## PASSAGE TO READ:
---

INDEPENDENT CONSERVATIVE VOICE OF UPSTATE SOUTH CAROLINA

First Published in 1994

INDEPENDENT CONSERVATIVE VOICE OF
UPSTATE SOUTH CAROLINA

DOT-Photo
In a rare off-season public hearing held Thursday, the Senators of the Transportation Committee sought urgently to determine why the Department of Transportation could not pay certain private contractors multi-million dollars owed for highway projects already completed. Numerous contractors were forced to lay off employees and some were facing bankruptcy because for the first time DOT was apparently unable to pay tens of millions of dollars of obligations to these contractors, and was also in arrears with the State Infrastructure Bank. This is certainly an urgent and shocking revelation.

However, in spite of certain committee members’ strident efforts to limit the committee’s inquiry to DOT cash flow problems, an elephant was soon released into the committee room in the Gressette Building in Columbia by the name of Interstate 73.  The true overriding question for the committee soon became apparent.  Since we are deeply in debt, and we cannot afford to maintain our existing road and bridge system, can we claim to be moral and responsible stewards of taxpayer dollars that were extracted from the populace with great pain and suffering while at the same time adding extravagant new projects? So what is the source of the problem? Let’s review some facts and opinions that were revealed for the first time during a full afternoon of testimony from DOT officials and questions from the Senators.

---

## MATERIAL SHOWN:
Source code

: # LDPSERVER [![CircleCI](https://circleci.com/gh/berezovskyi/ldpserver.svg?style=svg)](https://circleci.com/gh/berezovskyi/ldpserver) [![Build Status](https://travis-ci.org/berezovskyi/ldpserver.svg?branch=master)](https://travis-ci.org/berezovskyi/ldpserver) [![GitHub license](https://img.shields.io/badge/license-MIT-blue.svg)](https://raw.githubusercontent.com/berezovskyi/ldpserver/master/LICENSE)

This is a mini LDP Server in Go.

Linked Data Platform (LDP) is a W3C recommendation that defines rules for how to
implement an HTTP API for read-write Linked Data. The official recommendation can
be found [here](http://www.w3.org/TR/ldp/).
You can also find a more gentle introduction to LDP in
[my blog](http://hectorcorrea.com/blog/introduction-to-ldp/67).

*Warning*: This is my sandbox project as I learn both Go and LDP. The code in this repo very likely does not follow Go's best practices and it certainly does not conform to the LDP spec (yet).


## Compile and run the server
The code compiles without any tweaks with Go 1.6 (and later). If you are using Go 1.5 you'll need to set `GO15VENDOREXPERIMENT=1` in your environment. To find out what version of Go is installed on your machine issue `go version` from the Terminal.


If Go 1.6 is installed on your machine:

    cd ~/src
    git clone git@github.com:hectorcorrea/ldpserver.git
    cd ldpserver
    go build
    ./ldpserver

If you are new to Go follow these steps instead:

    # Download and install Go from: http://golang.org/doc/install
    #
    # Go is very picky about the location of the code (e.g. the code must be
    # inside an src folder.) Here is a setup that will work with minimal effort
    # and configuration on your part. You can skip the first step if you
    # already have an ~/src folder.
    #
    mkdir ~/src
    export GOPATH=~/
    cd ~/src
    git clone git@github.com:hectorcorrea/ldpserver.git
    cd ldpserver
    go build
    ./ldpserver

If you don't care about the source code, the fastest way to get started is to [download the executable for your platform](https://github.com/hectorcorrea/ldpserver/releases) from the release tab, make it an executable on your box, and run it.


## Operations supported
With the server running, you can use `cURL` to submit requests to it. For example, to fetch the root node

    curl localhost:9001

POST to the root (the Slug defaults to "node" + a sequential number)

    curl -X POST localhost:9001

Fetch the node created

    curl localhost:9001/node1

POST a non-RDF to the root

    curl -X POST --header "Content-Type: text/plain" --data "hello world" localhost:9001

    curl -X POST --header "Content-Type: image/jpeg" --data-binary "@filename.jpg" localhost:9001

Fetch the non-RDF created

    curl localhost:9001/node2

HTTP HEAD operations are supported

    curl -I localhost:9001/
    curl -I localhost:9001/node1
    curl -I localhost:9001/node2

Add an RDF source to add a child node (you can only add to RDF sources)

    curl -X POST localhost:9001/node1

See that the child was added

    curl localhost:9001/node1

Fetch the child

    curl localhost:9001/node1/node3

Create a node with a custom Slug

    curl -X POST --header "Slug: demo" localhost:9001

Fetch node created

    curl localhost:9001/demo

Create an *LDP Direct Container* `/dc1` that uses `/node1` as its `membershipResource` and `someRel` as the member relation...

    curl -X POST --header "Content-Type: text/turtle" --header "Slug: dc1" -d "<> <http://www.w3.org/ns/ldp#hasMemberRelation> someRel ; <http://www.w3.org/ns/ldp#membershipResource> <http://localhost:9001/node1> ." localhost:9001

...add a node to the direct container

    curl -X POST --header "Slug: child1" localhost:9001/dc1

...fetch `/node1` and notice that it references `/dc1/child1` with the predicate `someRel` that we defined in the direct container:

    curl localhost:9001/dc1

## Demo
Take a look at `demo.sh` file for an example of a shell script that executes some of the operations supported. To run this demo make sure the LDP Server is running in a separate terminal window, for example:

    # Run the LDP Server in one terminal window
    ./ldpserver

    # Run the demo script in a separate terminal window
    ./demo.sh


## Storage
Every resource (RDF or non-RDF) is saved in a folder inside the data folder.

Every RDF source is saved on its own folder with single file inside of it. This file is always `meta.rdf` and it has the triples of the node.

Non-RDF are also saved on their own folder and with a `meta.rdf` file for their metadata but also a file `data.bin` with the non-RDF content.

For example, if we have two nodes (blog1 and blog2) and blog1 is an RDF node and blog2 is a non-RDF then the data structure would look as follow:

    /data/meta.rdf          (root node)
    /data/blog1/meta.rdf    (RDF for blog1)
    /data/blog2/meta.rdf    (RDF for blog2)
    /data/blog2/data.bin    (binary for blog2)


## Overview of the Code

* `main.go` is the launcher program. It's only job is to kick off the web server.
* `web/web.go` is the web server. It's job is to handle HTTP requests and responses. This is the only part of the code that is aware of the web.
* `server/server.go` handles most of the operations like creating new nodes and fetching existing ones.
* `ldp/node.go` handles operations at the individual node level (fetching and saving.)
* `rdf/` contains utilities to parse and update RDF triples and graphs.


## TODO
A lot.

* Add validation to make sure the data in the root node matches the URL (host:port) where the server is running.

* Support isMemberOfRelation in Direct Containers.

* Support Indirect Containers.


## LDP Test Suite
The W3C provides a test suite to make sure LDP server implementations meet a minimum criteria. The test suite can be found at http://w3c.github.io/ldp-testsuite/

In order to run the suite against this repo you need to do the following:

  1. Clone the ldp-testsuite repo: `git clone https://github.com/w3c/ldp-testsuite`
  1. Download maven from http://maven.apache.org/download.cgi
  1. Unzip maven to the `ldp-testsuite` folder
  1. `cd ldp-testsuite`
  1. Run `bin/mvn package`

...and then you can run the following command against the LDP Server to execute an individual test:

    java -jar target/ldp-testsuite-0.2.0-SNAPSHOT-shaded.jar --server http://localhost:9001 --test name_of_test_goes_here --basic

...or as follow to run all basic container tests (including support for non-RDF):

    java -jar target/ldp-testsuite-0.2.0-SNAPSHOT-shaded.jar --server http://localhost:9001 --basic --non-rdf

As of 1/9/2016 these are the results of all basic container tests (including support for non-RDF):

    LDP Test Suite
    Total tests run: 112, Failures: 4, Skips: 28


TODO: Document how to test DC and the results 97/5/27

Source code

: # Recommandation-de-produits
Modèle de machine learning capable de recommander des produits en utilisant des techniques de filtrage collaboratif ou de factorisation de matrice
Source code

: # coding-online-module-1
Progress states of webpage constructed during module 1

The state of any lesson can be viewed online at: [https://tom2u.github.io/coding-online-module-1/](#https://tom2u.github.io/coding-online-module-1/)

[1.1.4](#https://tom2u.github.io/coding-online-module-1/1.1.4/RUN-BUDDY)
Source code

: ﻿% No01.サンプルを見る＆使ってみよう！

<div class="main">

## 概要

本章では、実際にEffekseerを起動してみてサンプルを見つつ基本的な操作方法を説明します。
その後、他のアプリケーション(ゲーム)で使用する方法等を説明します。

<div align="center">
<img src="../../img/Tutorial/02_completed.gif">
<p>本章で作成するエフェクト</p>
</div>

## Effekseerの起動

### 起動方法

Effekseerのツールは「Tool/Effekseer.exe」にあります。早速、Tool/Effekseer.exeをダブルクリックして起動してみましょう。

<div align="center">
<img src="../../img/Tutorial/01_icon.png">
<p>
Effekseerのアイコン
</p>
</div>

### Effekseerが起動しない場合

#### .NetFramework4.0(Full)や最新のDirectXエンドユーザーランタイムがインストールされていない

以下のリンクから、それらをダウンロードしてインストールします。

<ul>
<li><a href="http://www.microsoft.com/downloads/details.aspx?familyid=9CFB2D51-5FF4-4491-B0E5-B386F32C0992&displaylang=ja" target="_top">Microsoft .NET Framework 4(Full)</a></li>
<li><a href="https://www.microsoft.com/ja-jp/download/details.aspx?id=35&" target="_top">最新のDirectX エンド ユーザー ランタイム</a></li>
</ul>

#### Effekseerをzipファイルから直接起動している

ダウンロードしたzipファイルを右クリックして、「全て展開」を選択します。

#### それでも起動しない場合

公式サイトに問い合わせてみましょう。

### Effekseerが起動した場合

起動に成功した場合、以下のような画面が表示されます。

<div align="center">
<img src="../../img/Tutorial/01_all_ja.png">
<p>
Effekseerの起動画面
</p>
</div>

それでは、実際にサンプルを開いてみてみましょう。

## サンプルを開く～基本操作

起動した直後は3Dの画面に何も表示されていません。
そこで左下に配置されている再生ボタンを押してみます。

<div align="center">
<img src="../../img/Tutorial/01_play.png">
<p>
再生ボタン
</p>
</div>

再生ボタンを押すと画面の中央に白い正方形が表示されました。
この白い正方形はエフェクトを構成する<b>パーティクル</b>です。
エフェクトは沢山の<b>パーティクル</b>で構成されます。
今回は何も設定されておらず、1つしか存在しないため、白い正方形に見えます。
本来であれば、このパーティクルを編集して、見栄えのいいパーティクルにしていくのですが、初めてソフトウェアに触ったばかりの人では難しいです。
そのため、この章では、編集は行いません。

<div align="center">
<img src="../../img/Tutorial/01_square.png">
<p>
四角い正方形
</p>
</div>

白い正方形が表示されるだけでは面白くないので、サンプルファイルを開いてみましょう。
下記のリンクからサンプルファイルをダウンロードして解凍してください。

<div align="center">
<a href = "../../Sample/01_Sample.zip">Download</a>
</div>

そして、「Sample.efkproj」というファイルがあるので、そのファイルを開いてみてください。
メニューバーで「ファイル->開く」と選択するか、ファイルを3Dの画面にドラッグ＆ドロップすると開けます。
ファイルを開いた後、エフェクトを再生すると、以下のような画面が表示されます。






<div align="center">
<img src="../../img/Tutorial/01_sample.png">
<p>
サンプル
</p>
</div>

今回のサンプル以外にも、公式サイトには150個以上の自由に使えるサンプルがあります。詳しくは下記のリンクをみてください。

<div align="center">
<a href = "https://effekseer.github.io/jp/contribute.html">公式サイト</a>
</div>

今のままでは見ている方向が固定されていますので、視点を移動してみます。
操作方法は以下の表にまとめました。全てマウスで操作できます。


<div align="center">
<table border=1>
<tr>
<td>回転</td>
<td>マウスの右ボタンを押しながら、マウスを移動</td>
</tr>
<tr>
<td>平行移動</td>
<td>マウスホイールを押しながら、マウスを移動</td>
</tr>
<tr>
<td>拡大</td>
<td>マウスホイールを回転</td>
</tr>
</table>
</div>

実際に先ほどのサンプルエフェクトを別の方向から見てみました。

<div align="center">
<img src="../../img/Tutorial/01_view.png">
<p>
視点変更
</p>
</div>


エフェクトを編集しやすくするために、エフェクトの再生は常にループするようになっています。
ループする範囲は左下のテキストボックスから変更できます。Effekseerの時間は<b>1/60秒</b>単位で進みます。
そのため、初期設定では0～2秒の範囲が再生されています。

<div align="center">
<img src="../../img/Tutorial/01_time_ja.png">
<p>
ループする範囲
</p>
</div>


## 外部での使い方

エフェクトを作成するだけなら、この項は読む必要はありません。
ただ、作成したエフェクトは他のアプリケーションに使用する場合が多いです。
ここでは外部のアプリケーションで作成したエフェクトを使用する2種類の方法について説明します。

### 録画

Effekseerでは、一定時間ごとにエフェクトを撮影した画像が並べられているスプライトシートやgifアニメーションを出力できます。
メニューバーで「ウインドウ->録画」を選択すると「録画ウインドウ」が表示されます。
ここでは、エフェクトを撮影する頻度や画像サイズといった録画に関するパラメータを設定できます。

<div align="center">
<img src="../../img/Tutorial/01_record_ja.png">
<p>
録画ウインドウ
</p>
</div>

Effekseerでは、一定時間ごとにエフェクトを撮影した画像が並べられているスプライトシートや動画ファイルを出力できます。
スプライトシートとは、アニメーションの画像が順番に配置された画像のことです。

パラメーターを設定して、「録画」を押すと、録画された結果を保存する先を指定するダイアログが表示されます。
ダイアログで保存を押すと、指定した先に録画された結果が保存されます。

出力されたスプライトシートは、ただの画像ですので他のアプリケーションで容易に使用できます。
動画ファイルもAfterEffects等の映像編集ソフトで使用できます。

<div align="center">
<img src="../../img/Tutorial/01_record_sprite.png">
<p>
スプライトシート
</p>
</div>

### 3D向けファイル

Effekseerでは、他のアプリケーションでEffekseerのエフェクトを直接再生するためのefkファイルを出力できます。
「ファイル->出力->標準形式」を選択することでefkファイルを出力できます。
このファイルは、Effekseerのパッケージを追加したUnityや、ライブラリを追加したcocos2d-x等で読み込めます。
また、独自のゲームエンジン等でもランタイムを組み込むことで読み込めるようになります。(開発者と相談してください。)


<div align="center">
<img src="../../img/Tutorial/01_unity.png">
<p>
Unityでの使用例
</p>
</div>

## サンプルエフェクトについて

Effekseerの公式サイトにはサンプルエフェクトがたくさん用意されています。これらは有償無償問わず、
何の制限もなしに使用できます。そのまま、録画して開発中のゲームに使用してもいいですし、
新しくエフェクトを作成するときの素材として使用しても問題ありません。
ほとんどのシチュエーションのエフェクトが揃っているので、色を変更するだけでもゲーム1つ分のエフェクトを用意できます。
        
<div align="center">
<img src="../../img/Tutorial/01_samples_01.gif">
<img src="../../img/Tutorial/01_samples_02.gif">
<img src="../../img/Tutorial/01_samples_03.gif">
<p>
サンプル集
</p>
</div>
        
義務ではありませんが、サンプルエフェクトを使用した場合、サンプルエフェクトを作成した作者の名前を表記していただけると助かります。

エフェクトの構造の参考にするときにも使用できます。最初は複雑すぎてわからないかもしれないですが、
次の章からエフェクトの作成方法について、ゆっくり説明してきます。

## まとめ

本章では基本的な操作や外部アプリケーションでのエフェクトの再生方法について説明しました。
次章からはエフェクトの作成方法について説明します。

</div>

---

## TASK SET:
**a)** In the article on the Transportation Committee hearing, why were numerous contractors forced to lay off employees, with some facing bankruptcy? Answer in one to three sentences.
**b)** According to the article on the Transportation Committee hearing, in what building and city was the hearing held?
**c)** Continue the article on the Transportation Committee hearing, starting after its last sentence.

## RESPONSES FOR EACH TASK:
**a)** The Department of Transportation was apparently unable to pay them tens of millions of dollars owed for highway projects they had already completed. According to the article, this was the first time that had happened.

**b)** The Gressette Building in Columbia.

**c)**
State Treasurer Curtis Loftis accused the DOT of refusing to give up requested information.  He said “The only reason we are here is because of a leak.  The DOT does not need restructuring again.  We need transparency and accountability.  Transparency is an honest man’s friend.”  The Treasurer continued: “Transparency can be ordered in ten seconds.”  Senator Peeler, along with the Treasurer, set their bureaucratic lingo aside and were the most direct with their questioning of the DOT head, Robert St. Onge.  Senator Peeler asked, “Who made the decision to slow-walk the Treasurer?”  St. Onge, stated that the information requested by the Treasurer required a lot of staff work and responded to the Treasurer’s frequent and urgent request for information with “I will get to details when it is prudent.”  Loftis stated that responsible and reliable persons within the DOT admitted to him that “The agency’s financial problems are more severe” ... than stated by DOT leadership.  Loftis said he believes DOT officials did what other agency officials have done when faced with an embarrassing problem—they hide it.  St. Onge first responded that there was no cash flow problem, but failure to make payments to contractors and the Infrastructure Bank were due to staff “inattentiveness.”  Later, the head of DOT admitted the true and contradictory reason for unpaid bills: “We don’t have enough money.”

After a grueling four hour contest between fact finders and fact hiders, Chairman Larry Grooms admitted he was “dissatisfied.” His solution?—establish a subcommittee to investigate. We can all sleep better now. The legislative stewards of our money are on the job.

The following “sunlit” facts confirm again that the present assemblage South Carolina legislators will never protect the besieged tax payers.

• The DOT owes $560 million to future taxpayers in the form of bonds.

• The DOT has borrowed an additional $428 million from the State Infrastructure Bank to make bond payments.

• The present new bond proposal from the DOT is $344 million, which, if approved, would consume 85% of the agency’s borrowing capacity.  Furthermore, to service the entire DOT debt would then require extracting $30 million dollars annually from funds needed for road maintenance and construction.

• $1.4 billion worth of contracts has been let, $875 million is unpaid.

• Two thirds of DOT revenue is derived from federal funds.

• The feds pay 90% of the cost of interstate highway construction.

• According to the DOT, 49% of the state’s secondary roads are in poor or very poor condition; also, 44% of the state’s primary roads are in similar conditions of disrepair. I-85 is rated by the agency as “functionally obsolete.”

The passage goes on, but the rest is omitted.